Но вернемся к исторической стороне «Собора Парижской богоматери». Теперь уже не найдется человека, который решился бы отстаивать точность фактов, действующих лиц, описаний этого романа. Тут все – карикатура, выдумка. Почти все детали могут быть опровергнуты. Перед нами причудливый XV век, которому автор решил любой ценой придать красочность и своеобразие; все это создано на основе россказней безымянных сочинителей. Поэт пренебрегает крупными историческими чертами, чтобы безмерно раздуть мелочи, а это неизбежно ведет к тому, что в целом получается гримаса.
Впрочем, не в этом дело. Можно оставить в стороне исторические притязания Виктора Гюго и восторгаться самим романом. Тут мы подходим ко второму началу – воображению. По этому поводу можно бы сказать очень много, но я должен придерживаться определенных рамок и поэтому ограничусь общими соображениями.
Нет никакого сомнения, что «Собор Парижской богоматери» появился во Франции как отзвук романов Вальтера Скотта. Принципы композиции у обоих авторов одни и те же. Виктор Гюго, преклоняющийся перед Шекспиром, нигде ни словом не обмолвился о Вальтере Скотте, – это весьма красноречивый факт. Вальтер Скотт действительно романист, обуржуазивший Шекспира. Назвать Виктора Гюго буржуа было бы чересчур грубым. Но, по правде говоря, его уравновешенный латинский темперамент ограничил неистовый саксонский дух слишком корректными, слишком размеренными формами. Позже это станет очевидным; легко будет заметить, что, в общем, Виктор Гюго погрешил по части риторической симметрии, по части «обуржуазивания» безудержной фантазии северных племен. Виктор Гюго – латинянин, и в неистовые порывы варвара Шекспира он помимо воли внес порядок и гармонию. «Собор Парижской богоматери» – буржуазный роман, точно так же, как и «Айвенго» или «Квентин Дорвард».

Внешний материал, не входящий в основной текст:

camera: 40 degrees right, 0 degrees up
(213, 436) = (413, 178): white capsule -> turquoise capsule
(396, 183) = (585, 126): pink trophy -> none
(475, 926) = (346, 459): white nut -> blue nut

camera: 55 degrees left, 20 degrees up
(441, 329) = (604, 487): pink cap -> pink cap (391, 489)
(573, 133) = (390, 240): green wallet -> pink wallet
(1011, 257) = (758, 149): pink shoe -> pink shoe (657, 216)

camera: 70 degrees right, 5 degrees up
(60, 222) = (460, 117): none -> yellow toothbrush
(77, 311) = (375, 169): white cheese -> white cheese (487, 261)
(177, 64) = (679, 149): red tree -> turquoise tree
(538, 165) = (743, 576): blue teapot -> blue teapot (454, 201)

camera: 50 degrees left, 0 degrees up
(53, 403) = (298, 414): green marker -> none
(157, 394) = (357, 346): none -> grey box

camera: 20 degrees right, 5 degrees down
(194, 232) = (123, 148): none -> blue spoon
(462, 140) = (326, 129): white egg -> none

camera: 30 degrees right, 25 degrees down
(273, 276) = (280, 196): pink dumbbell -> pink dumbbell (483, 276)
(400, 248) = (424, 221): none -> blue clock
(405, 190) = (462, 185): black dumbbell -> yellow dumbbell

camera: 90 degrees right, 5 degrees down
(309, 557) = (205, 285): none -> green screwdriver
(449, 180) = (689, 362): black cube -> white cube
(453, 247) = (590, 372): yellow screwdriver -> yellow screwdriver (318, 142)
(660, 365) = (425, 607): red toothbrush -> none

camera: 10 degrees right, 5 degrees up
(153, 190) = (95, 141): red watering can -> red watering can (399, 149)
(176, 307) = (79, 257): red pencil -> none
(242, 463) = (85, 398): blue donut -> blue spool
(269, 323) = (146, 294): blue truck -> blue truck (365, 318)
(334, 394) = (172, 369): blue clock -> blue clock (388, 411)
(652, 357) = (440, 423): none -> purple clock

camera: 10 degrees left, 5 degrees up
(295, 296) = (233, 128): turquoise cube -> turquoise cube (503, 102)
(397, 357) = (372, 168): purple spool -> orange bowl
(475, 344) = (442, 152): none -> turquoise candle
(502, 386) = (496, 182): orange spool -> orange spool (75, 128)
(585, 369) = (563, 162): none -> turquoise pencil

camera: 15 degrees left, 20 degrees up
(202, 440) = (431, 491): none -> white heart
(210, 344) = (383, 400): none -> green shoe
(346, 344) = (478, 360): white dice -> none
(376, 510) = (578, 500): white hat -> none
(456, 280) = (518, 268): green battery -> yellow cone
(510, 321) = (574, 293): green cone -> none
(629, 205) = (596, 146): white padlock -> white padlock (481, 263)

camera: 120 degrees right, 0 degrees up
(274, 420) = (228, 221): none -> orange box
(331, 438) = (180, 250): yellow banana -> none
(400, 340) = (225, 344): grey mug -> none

Посмотрите, какая это, в сущности, убогая история! Эсмеральда, украденная цыганами у матери; Сашетта, которая пятнадцать лет призывает пропавшую дочку и, хоть и не совсем умалишенная, плачет над ее туфелькой; мать, обретающая дочь как раз в тот момент, когда палач должен вырвать ее из материнских объятий, – все это сущий вздор, выдумки в духе Бушарди, наивная и грубая подтасовка. Буржуа! Буржуа! Буржуа!
А далее – какое злоупотребление символами! Не остается ни одного свободного, непосредственного существа, которое брело бы предназначенной ему дорогой. Все персонажи подогнаны так, чтобы они входили в определенные формы, у каждого из них один неизменный облик. Клод Фролло – это похоть, толкающая человека на преступление; Феб – это фат, солдафон, снисходительно позволяющий любить себя; Гренгуар – это поэтический дар. Квазимодо я выделяю, ибо этот персонаж – квинтэссенция идей поэта. На мой взгляд, Квазимодо – олицетворение романтизма; перед нами урод с душою ангела, это резкая антитеза между телом и духом, это воплощение гротеска, слитого с возвышенным. И все это выковано без огня; все очень прямолинейно, не заметно ни малейшего трепета руки, ни малейшего пыла, какие ощущаешь, например, в полотнах Эжена Делакруа. Чувствуешь, что романист все время полностью владел собою, что он вносил гротескное и возвышенное в заранее намеченных дозах, что его взлеты размеренны, что он никогда не выходил из равновесия, из симметрии и в общем построении романа оставался классиком. Это не Шекспир, это Вальтер Скотт. Буржуа! Буржуа! Буржуа!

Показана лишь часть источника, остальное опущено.